Most political reporters know that the California Legislature is a co-equal branch of government but few know much about the legislators themselves. As a result, all too often they place legislators in traditional categories — eg, “pro-business, “pro-labor,” “pro-environment” — when California’s political world has moved well past those old and uninformative designations.
For example, how should one categorize GOP Assemblymember Catharine Baker, who voted for California’s cap-and-trade legislation? Or Democratic State Senator Scott Weiner, who supports charter schools?
In our view, such legislators should be categorized as “liberated.” Until recently, legislators were rarely able to legislate for the general interest because that meant drawing potentially fatal fire from special interests. What changed? Two things: The growth of direct donations to state legislators from individuals and the establishment of an open primary system.
When reporting on campaign finance the press tends to fixate on independent expenditures, which are headline grabbers and easier to track, but direct donations can be more consequential in legislative races and even more so in the case of sitting legislators. Historically, special interests dominated direct donations to legislators but that started to change in 2011 with the emergence of networks such as Govern For California’s that bundle direct donations from individuals in amounts that in 2018 may not exceed $4,400 per donor per recipient per election.

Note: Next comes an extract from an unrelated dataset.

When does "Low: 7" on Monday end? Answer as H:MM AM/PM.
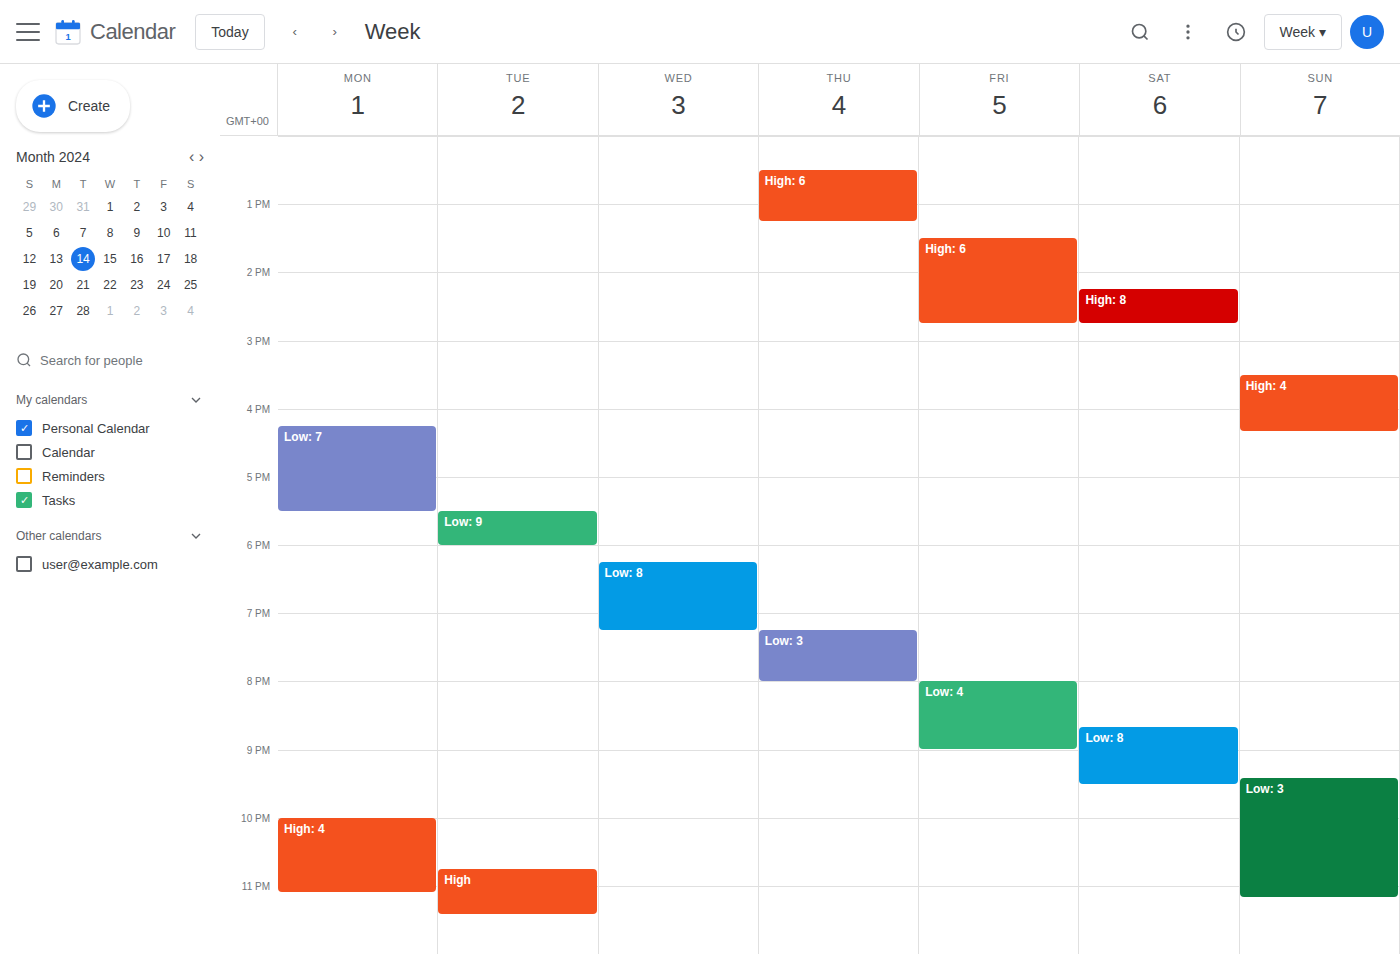
5:30 PM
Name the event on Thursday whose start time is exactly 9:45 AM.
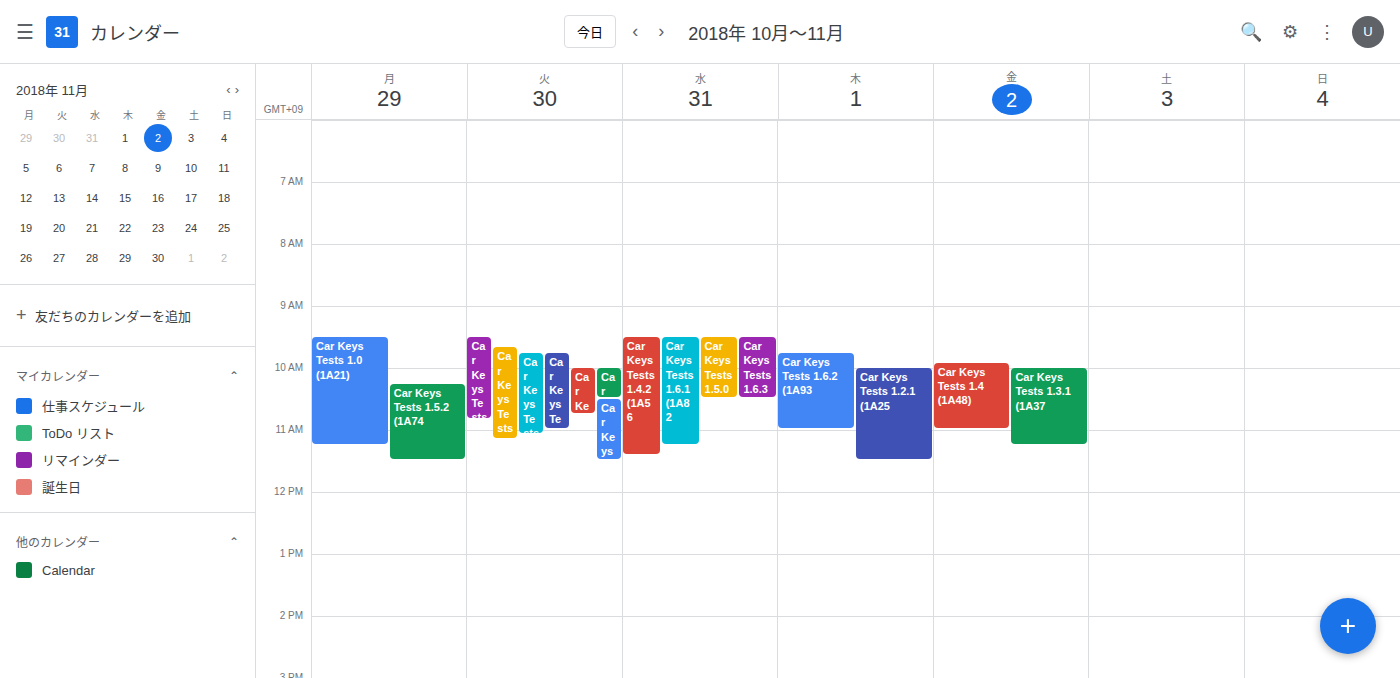
"Car Keys Tests 1.6.2 (1A93"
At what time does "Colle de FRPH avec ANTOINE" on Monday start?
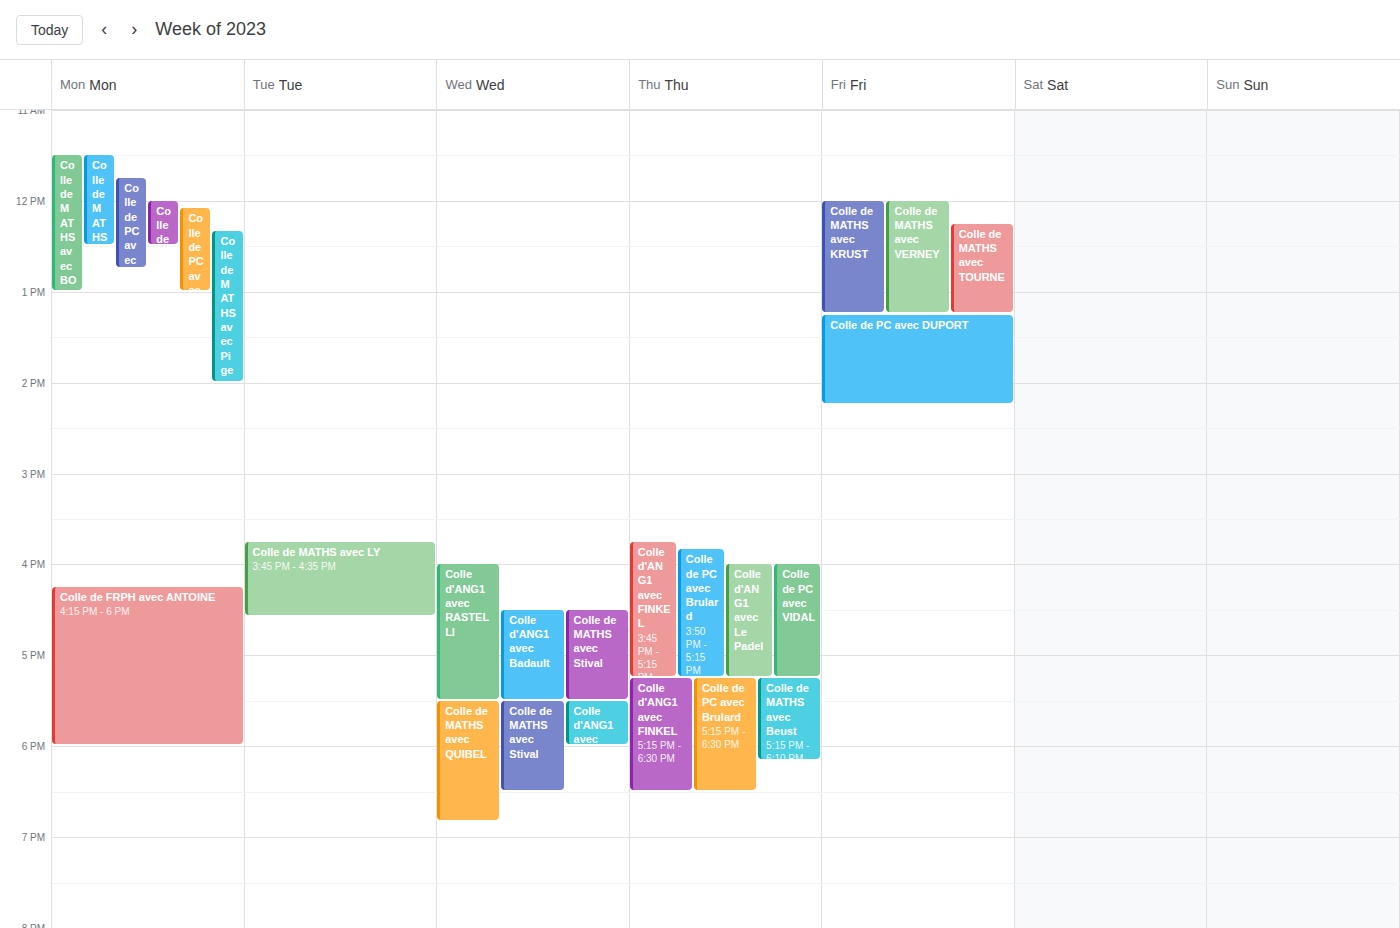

Now, candidates and legislators receive healthy amounts of donations from individuals interested only in good governance. That helps to insulate them from special interest fury and to liberate them to act in the general interest.
The other liberator was Top Two Primary, California’s version of open primary. In closed primary systems, legislators have to worry about an attack from a flank. Thus in a closed primary world GOP legislator Catharine Baker’s vote for cap-and-trade would likely have unleashed a vicious closed primary attack from her right. Likewise for Democrats who vote in ways that could unleash attacks from the left. Open primaries empower legislators to represent more than the special interests who dominate closed primaries.

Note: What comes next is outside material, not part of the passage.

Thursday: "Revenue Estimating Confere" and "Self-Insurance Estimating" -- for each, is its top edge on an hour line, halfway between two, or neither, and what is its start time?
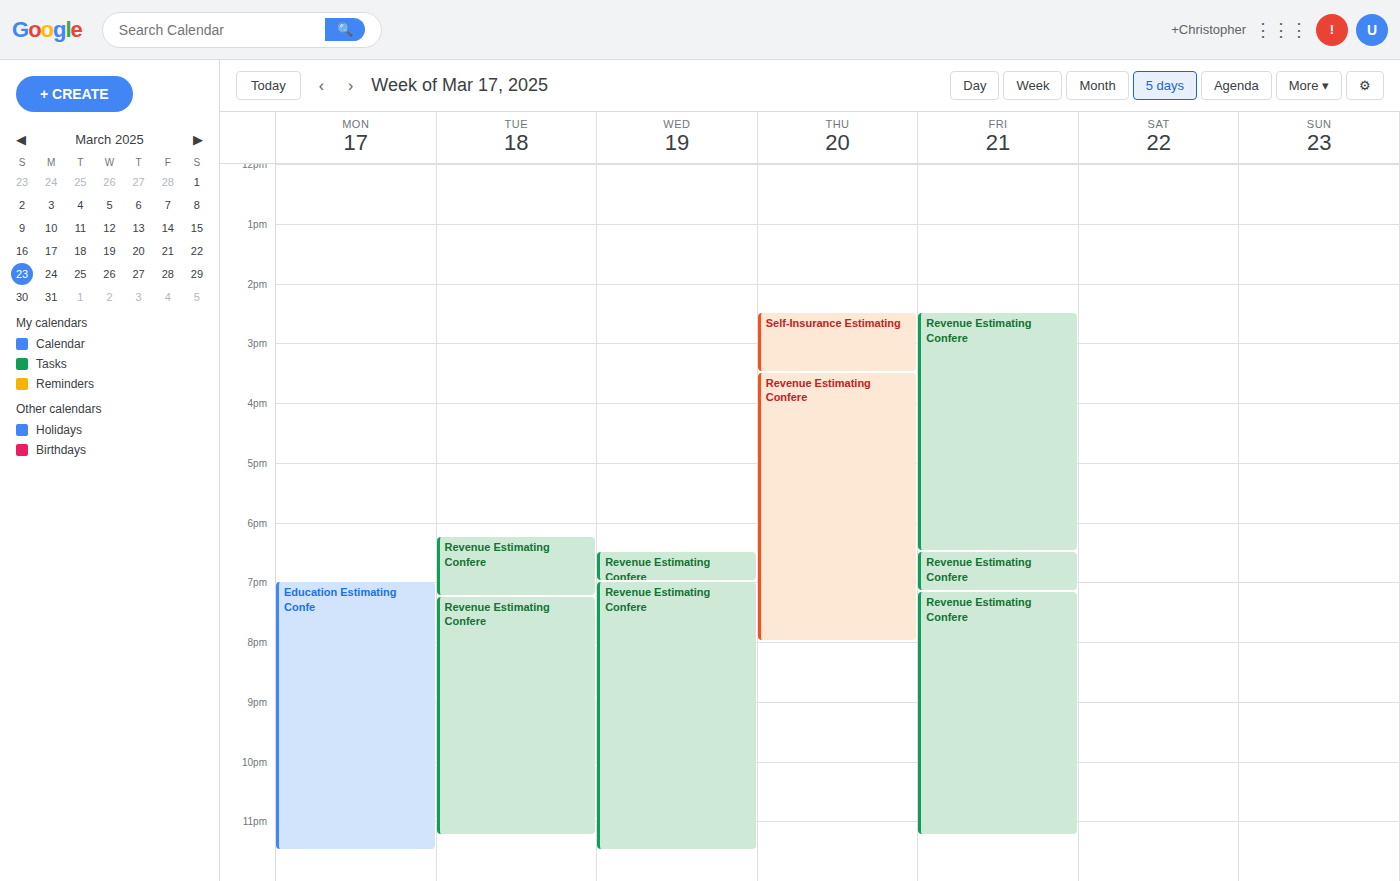
"Revenue Estimating Confere": 3:30 PM, halfway between the 3 PM and 4 PM lines. "Self-Insurance Estimating": 2:30 PM, halfway between the 2 PM and 3 PM lines.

To uninformed observers legislators of the same party might appear undistinguishable. But in reality they can be very different — especially given the enormous breadth of their responsibilities. California legislators spend $300 billion per year and write laws and regulations affecting nine million students, 13.5 million Medi-Cal enrollees, 20 million workers and 40 million citizens. They write more than two dozen codes, including those that govern education, crime, health, safety, work, the environment, housing, water and food. Given that breadth, shouldn’t one expect intra-party differences?

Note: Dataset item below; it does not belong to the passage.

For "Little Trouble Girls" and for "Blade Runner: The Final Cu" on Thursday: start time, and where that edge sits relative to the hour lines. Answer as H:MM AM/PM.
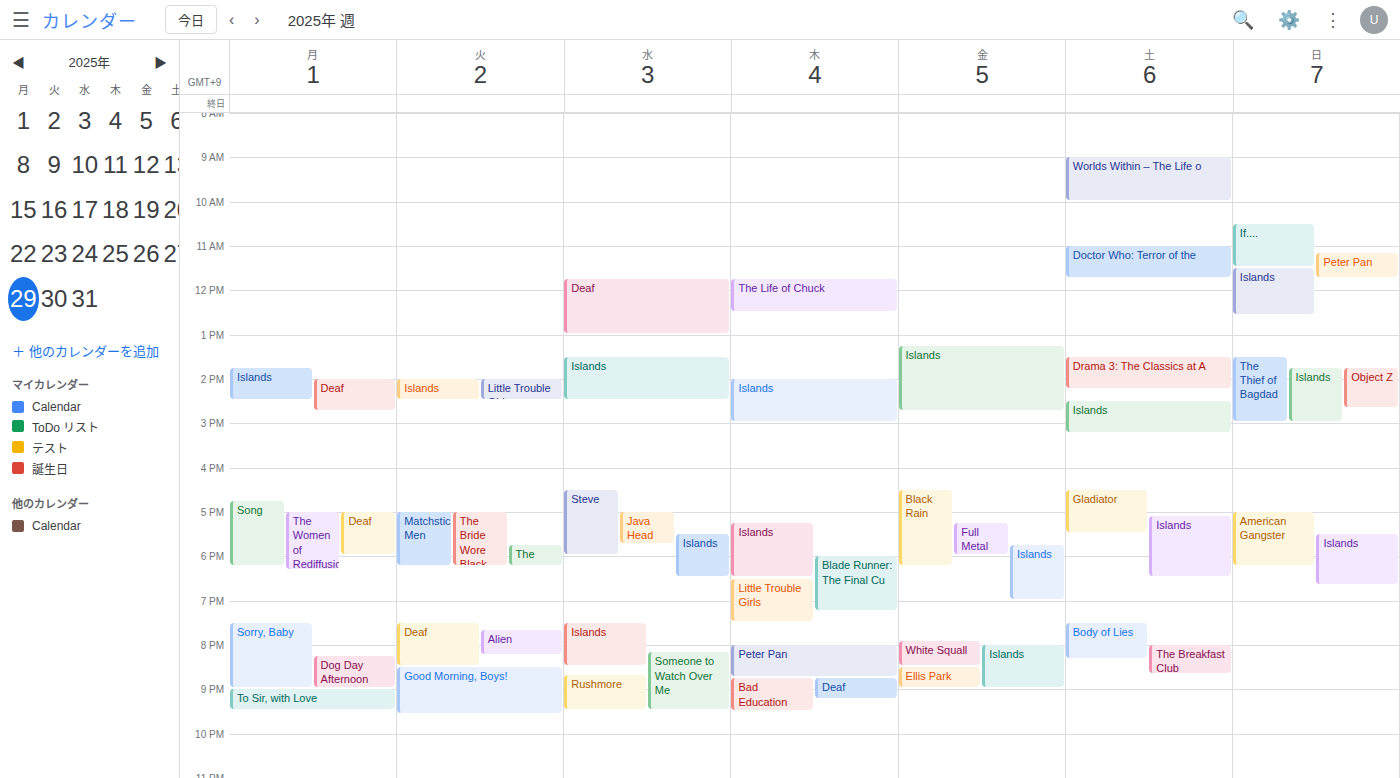
"Little Trouble Girls": 6:30 PM, halfway between the 6 PM and 7 PM lines. "Blade Runner: The Final Cu": 6:00 PM, exactly on the 6 PM line.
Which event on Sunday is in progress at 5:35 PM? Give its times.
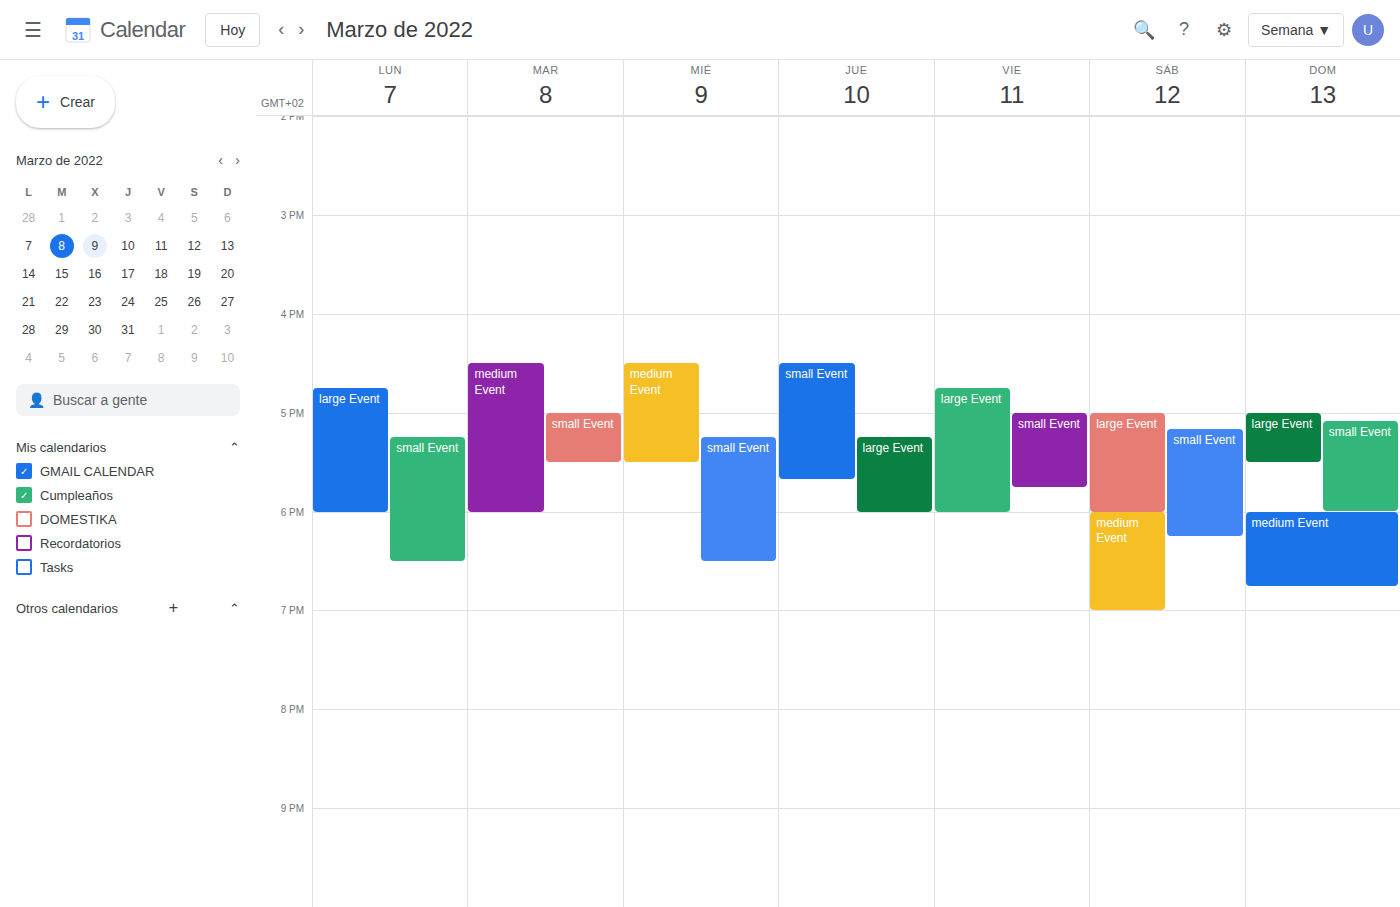
"small Event", 5:05 PM to 6:00 PM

The liberation of legislators also heralds a return to the power the California Legislature is supposed to assert. There is a reason the Legislative Branch appears before the Executive Branch in California’s constitution. For too long governors have set agendas when their principal responsibility under the constitution is to enforce laws written by the legislature. Now that legislators can be liberated to represent the general interest it’s time they assumed their rightful roles. After all, a California state legislator easily has more impact on the daily lives of Californians than do Members of Congress or US Senators.
Political reporters don’t have an easy job. Legislators considered 2700+ bills in 2017. That’s a lot of ground to cover. But if they are going to categorize legislators they have to review actual legislator behavior.